I believe that bleak is an understatement after such a disgraceful performance by a democratic government.
When the party that prides itself on principles of fairness does what Labour have done in the last week, choking on facing up to the real problems at hand at the cost of introducing seriously regressive changes to the tax system, who does anyone turn to for any sort of justice?
Shame on Brown and Darling for such a betrayal of the vast majority of the population. It’ll take some serious backtracking for me to believe they have any principles beyond ceding power to the wealthy.
Nick James
Andrew Rawnsley in today’s Observer summarises the spending review pretty well:
‘The comprehensive spending review was supposed to be the moment when Gordon Brown unveiled his vision for the next decade of a renewed government. That was utterly lacking from what was announced by Alistair Darling. The review and the accompanying mini-budget sounded as if it had been cobbled together on the back of a (now redundant) election leaflet.

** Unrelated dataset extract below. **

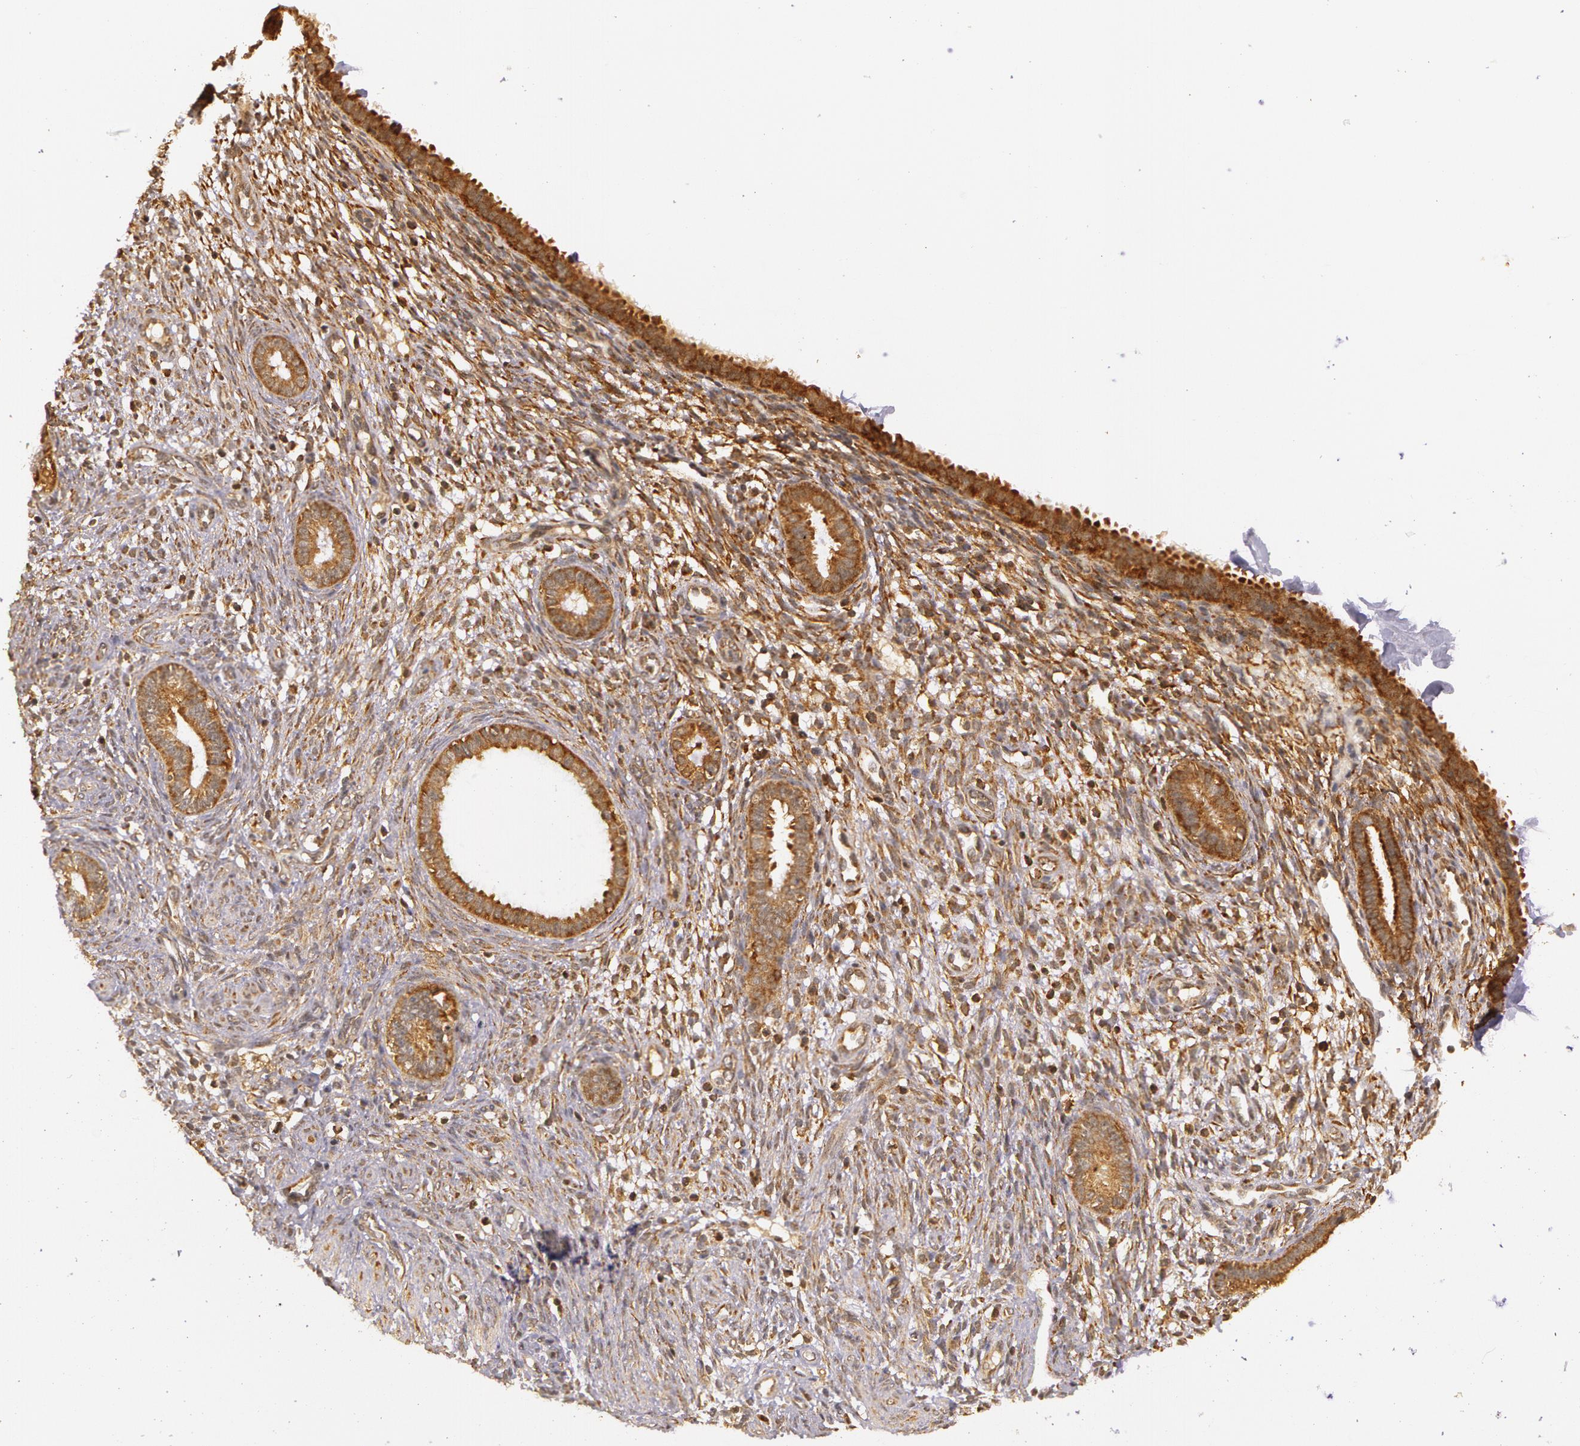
{"staining": {"intensity": "weak", "quantity": "25%-75%", "location": "cytoplasmic/membranous"}, "tissue": "endometrium", "cell_type": "Cells in endometrial stroma", "image_type": "normal", "snomed": [{"axis": "morphology", "description": "Normal tissue, NOS"}, {"axis": "topography", "description": "Endometrium"}], "caption": "Brown immunohistochemical staining in benign human endometrium demonstrates weak cytoplasmic/membranous expression in about 25%-75% of cells in endometrial stroma. (DAB (3,3'-diaminobenzidine) IHC, brown staining for protein, blue staining for nuclei).", "gene": "ASCC2", "patient": {"sex": "female", "age": 72}}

For an example, take the bizarre new regime proposed for capital gains tax. That will still give privileged treatment to wealthy partners in private- equity funds. It will reward short-term speculators in property, antiques or fine wines. And it will punish ordinary workers in share ownership schemes and genuine entrepreneurs who have worked for years to build up successful businesses. I simply cannot understand how anyone in the Treasury or Number 10 thinks that this can be good for either enterprise or social justice. The CBI and the trade unions are in rare harmony in condemning what’s proposed. I can see that unravelling under pressure over the coming weeks.’
Colman
Agreed
Amazing, isn’t it?
Richard
Gordon Brown abandoned principle on tax when he, for whatever reason, cynically and quietly gave the Consultation Process on his ‘Opportunity for All’ soundbite to a ‘Savings Incentives Team’ in the Treasury instead of to an ‘Opportunity for All Team’. So we have tax advantages for those whose parents can afford to save which far outweigh the paltry £250/£500 Baby Bond/universal inheritance, itself inappropriately means tested by parental income at the time of birth instead of by lifetime receipts of unearned gifted and inherited capital. Was it perhaps Blair who stopped Brown from doing what he wanted to do in the first place? Interestingly. I had a reply a little while ago from an ‘Assets and Wealth Team’ in the Treasury, which is at least a move in the right direction.